---- INPUT

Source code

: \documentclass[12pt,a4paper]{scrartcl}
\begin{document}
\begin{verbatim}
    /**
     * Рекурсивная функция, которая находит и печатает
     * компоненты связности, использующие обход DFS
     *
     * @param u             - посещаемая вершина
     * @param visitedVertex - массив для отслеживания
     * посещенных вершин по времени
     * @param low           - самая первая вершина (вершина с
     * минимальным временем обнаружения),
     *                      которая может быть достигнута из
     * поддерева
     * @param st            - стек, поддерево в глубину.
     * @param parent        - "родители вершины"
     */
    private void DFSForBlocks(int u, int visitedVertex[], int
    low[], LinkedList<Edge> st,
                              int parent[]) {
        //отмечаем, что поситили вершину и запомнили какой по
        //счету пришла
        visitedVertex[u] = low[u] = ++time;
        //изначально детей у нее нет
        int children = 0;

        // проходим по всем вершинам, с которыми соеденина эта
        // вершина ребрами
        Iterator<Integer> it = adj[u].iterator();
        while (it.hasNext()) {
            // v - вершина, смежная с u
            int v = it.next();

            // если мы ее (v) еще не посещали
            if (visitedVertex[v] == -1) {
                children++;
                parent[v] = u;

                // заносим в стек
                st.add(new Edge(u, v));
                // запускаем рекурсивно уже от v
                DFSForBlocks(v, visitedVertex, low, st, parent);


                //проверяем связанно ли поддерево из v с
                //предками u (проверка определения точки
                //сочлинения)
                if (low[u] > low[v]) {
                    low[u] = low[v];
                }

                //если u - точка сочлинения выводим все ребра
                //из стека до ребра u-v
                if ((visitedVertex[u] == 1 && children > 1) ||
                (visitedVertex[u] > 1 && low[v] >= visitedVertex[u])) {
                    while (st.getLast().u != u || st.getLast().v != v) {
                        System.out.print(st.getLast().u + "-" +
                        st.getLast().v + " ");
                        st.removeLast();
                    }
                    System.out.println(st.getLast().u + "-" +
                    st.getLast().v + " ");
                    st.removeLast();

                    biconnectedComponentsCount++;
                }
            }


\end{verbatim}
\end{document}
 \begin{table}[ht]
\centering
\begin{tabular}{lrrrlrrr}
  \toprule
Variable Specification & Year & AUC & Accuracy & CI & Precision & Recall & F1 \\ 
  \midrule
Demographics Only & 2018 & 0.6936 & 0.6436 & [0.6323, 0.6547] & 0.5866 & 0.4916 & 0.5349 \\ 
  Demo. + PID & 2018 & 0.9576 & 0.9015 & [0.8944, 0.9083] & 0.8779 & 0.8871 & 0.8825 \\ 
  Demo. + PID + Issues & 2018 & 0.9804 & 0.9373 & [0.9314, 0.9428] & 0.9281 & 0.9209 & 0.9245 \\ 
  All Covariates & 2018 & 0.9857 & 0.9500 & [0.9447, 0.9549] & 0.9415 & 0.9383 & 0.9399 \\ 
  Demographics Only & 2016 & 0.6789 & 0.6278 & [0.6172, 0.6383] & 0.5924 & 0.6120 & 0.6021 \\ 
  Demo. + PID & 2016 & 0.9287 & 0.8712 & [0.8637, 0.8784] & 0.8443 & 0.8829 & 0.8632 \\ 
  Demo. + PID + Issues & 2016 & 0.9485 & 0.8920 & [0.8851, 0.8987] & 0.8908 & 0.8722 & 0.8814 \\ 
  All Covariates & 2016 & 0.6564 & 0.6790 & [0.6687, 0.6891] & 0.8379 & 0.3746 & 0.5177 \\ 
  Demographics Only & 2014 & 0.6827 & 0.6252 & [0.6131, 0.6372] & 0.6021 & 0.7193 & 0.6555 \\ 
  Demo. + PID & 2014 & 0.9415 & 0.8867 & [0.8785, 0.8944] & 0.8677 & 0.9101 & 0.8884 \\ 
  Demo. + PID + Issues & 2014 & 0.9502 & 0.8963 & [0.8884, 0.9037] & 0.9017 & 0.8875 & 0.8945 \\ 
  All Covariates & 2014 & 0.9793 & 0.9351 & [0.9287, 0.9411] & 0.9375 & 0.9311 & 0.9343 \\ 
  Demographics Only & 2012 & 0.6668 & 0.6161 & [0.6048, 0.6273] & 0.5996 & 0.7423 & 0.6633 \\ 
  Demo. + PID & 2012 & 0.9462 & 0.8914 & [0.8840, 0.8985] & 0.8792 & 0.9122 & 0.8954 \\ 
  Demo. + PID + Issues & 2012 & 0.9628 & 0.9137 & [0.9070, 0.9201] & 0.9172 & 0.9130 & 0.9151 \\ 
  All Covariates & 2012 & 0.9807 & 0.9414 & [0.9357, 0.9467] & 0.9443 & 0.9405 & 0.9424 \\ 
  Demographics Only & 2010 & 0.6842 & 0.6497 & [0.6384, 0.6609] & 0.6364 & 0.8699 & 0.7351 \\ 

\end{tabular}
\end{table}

--------

Show each line of the records above containing "если".

» **RESPONSE**:
            // если мы ее (v) еще не посещали
                //если u - точка сочлинения выводим все ребра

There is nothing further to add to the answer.